What is being asked: Which lines in the records below mention the word "https"? Copy each one out.

Materials provided:

╭──

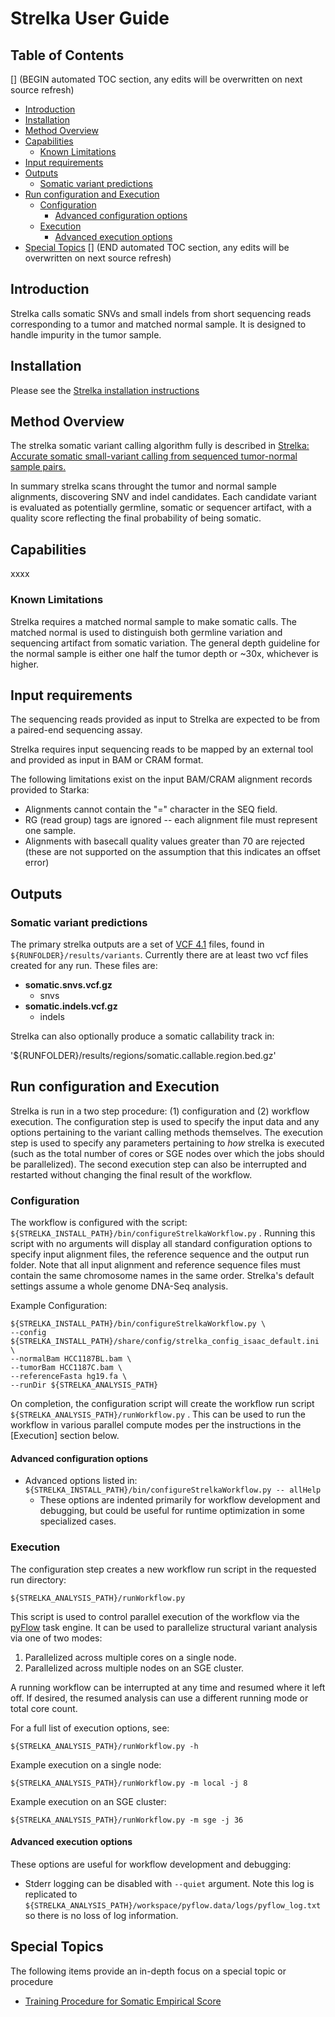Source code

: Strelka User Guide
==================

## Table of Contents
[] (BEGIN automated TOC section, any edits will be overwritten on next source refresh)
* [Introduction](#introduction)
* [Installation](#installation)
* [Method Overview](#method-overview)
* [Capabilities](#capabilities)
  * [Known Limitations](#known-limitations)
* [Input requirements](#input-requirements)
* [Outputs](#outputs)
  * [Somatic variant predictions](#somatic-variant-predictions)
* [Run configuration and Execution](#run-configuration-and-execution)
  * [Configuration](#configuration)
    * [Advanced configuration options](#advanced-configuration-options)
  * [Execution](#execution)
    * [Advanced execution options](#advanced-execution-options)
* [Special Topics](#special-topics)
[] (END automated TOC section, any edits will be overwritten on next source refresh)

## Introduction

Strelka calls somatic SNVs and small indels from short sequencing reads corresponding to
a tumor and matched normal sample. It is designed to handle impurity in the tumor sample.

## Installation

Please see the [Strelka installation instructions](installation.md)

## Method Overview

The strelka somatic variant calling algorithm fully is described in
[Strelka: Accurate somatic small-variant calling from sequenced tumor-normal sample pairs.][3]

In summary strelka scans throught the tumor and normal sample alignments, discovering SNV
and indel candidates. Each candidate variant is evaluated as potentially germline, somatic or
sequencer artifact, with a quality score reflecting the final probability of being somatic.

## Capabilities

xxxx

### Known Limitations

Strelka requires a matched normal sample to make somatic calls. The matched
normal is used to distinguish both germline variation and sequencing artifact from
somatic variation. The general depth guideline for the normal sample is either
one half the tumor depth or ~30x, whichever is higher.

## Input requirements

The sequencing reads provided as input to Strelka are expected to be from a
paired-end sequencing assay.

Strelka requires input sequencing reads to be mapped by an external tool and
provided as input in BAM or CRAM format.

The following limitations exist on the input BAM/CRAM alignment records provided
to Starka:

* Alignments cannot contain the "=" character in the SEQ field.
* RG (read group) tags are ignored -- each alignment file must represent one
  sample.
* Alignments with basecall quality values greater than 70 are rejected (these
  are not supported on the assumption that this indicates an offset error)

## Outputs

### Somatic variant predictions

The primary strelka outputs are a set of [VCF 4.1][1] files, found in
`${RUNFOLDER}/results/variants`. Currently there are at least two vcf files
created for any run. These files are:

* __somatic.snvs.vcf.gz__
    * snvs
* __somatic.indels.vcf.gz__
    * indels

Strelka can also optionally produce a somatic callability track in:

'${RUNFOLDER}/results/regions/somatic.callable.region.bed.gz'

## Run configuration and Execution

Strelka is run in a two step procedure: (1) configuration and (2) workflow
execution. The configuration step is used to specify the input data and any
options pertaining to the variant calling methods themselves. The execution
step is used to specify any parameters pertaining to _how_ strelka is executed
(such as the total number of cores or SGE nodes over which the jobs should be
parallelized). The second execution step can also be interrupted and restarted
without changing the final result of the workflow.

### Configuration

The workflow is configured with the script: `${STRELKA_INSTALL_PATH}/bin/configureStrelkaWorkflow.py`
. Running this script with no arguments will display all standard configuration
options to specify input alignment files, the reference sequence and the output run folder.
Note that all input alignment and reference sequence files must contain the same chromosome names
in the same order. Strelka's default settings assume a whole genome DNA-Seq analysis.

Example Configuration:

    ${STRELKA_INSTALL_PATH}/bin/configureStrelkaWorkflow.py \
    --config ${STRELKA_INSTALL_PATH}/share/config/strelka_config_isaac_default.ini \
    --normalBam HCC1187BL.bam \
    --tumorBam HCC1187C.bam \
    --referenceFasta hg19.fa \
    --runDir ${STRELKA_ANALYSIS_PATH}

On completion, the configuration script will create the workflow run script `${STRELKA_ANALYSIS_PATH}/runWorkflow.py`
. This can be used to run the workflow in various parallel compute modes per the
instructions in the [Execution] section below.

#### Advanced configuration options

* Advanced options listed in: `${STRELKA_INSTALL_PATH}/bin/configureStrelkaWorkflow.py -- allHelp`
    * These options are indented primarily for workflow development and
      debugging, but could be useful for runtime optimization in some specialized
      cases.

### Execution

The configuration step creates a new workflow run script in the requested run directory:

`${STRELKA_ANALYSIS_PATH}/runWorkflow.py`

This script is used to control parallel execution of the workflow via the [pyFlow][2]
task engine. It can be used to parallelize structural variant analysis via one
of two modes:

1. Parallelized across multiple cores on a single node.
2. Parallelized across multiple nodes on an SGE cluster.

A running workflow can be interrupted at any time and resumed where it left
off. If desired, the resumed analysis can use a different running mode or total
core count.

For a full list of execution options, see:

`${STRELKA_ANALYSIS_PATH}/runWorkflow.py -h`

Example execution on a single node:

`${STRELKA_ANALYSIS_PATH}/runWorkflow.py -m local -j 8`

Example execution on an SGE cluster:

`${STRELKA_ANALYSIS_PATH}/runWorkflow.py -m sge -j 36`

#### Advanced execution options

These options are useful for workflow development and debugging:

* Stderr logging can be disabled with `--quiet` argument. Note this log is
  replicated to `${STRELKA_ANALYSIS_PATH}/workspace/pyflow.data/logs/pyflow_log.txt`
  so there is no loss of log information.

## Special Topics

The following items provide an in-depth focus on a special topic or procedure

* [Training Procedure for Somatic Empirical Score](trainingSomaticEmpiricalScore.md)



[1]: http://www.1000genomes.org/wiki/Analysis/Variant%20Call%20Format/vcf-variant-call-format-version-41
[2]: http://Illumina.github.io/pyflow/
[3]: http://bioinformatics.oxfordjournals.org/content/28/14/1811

╰──
╭──

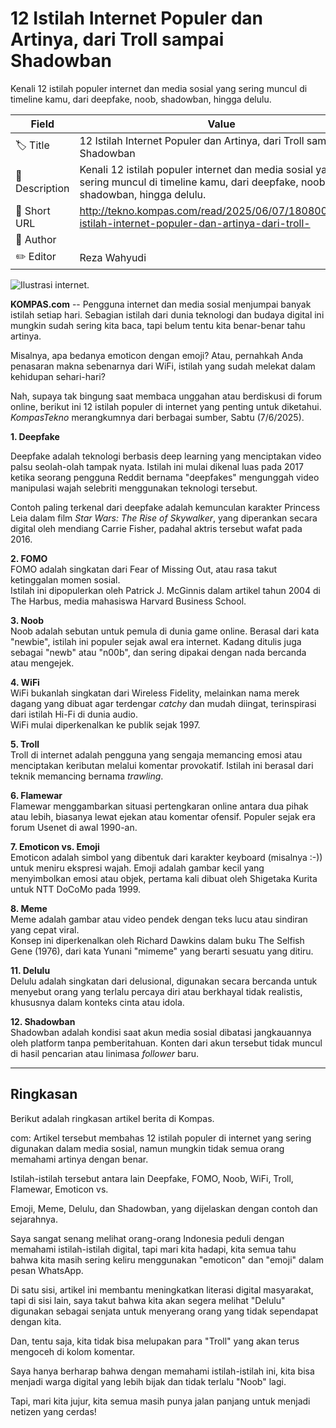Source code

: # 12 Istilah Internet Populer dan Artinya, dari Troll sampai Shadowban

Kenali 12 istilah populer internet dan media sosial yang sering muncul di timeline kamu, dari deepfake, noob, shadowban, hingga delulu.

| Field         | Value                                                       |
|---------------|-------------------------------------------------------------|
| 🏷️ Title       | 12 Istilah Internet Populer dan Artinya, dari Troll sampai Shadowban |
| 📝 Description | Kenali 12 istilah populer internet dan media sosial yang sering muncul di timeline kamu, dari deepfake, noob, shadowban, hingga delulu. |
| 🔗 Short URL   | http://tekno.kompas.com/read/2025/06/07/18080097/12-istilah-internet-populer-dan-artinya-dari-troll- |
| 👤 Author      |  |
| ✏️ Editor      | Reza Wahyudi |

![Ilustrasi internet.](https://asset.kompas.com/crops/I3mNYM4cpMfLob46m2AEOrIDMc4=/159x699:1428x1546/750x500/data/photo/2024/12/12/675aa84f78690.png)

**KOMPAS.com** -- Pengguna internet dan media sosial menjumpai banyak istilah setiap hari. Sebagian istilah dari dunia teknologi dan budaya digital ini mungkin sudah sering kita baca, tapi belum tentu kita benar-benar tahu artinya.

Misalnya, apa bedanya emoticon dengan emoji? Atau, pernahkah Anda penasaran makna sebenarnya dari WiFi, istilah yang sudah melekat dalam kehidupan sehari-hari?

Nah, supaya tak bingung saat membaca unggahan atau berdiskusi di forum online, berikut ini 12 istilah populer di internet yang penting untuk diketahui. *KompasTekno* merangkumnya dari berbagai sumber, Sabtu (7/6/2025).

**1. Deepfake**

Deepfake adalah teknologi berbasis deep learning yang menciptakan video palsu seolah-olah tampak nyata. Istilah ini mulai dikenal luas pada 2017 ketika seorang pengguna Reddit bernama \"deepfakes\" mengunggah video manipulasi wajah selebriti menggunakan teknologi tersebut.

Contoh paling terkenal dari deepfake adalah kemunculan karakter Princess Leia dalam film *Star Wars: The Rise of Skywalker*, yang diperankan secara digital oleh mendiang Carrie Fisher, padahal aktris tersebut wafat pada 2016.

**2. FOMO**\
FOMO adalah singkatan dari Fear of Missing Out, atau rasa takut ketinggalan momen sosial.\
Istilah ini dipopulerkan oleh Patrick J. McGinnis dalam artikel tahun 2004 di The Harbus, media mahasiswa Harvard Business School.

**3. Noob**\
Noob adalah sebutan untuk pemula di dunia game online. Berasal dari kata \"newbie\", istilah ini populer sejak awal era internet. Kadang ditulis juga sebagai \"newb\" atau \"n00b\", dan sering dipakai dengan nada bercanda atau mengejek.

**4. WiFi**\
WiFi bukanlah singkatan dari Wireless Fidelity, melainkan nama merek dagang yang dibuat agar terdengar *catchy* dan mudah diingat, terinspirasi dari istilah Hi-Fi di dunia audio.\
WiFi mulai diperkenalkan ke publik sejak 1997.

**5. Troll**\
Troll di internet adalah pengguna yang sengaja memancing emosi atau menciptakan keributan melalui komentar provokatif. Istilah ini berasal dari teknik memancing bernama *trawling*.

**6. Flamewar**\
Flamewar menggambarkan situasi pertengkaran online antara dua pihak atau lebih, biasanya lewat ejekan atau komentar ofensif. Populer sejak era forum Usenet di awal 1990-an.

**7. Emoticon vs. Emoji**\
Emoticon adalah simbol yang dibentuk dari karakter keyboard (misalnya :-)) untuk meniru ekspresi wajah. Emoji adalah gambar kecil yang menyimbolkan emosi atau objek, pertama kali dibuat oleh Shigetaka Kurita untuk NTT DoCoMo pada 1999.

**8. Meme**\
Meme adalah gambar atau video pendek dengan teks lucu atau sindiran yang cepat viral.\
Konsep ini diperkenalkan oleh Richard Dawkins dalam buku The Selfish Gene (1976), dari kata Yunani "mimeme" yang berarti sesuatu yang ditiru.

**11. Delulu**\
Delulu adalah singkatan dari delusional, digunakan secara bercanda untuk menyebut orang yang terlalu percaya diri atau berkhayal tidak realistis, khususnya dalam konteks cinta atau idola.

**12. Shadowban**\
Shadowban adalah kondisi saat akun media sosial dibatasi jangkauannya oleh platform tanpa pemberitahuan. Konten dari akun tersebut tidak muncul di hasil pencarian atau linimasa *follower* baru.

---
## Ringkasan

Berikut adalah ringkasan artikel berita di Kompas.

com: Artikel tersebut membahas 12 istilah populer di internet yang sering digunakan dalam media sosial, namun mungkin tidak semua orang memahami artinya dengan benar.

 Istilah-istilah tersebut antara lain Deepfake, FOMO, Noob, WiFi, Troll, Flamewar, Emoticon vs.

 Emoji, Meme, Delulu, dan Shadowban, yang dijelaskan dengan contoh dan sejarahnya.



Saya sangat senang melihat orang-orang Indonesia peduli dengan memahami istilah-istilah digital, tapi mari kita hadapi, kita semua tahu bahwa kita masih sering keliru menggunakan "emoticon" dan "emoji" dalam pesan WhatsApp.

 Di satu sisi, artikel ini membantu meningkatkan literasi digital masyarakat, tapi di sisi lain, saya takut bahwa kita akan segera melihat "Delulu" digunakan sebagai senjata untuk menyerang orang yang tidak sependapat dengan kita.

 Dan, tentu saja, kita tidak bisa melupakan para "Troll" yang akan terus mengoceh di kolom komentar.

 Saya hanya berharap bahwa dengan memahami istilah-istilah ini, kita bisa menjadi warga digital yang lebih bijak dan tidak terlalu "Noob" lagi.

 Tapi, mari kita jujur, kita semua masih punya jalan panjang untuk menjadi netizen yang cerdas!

╰──
╭──

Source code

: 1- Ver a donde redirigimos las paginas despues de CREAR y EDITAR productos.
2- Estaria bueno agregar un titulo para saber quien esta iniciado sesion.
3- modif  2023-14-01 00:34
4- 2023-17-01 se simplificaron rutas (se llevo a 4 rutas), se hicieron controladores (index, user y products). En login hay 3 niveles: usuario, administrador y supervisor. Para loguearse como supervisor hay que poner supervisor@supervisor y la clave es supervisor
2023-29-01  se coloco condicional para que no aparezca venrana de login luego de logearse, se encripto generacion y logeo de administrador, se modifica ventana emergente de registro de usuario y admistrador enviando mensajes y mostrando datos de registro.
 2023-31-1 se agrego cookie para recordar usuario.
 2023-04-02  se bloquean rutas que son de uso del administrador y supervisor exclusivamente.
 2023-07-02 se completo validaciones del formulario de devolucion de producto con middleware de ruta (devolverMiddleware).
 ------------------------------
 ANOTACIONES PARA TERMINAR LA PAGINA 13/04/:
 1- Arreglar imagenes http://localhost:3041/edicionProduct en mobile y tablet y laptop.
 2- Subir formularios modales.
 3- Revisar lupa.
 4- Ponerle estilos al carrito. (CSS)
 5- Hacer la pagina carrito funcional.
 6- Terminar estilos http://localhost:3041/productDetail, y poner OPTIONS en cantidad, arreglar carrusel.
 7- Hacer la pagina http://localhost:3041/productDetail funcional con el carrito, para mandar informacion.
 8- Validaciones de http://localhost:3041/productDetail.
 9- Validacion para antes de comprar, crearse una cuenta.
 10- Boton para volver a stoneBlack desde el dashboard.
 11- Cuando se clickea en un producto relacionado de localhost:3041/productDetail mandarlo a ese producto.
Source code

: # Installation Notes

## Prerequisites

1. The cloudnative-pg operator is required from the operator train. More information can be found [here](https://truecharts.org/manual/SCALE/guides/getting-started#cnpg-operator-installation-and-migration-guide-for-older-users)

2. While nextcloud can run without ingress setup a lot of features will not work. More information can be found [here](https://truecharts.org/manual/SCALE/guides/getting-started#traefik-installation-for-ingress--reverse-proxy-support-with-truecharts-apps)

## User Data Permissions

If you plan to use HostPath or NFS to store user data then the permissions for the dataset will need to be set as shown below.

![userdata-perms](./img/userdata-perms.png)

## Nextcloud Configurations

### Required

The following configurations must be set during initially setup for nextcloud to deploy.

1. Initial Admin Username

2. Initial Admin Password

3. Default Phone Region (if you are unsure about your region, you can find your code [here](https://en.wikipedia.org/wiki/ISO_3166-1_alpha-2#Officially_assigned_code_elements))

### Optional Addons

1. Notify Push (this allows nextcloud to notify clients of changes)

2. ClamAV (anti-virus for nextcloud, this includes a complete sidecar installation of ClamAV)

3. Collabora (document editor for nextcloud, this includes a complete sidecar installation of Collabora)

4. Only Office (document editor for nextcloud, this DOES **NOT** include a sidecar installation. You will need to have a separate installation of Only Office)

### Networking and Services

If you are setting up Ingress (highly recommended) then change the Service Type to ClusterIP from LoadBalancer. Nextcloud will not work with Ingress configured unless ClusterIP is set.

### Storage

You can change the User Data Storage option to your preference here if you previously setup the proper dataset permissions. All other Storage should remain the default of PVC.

╰──

The completed task:
![Ilustrasi internet.](https://asset.kompas.com/crops/I3mNYM4cpMfLob46m2AEOrIDMc4=/159x699:1428x1546/750x500/data/photo/2024/12/12/675aa84f78690.png)
1. The cloudnative-pg operator is required from the operator train. More information can be found [here](https://truecharts.org/manual/SCALE/guides/getting-started#cnpg-operator-installation-and-migration-guide-for-older-users)
2. While nextcloud can run without ingress setup a lot of features will not work. More information can be found [here](https://truecharts.org/manual/SCALE/guides/getting-started#traefik-installation-for-ingress--reverse-proxy-support-with-truecharts-apps)
3. Default Phone Region (if you are unsure about your region, you can find your code [here](https://en.wikipedia.org/wiki/ISO_3166-1_alpha-2#Officially_assigned_code_elements))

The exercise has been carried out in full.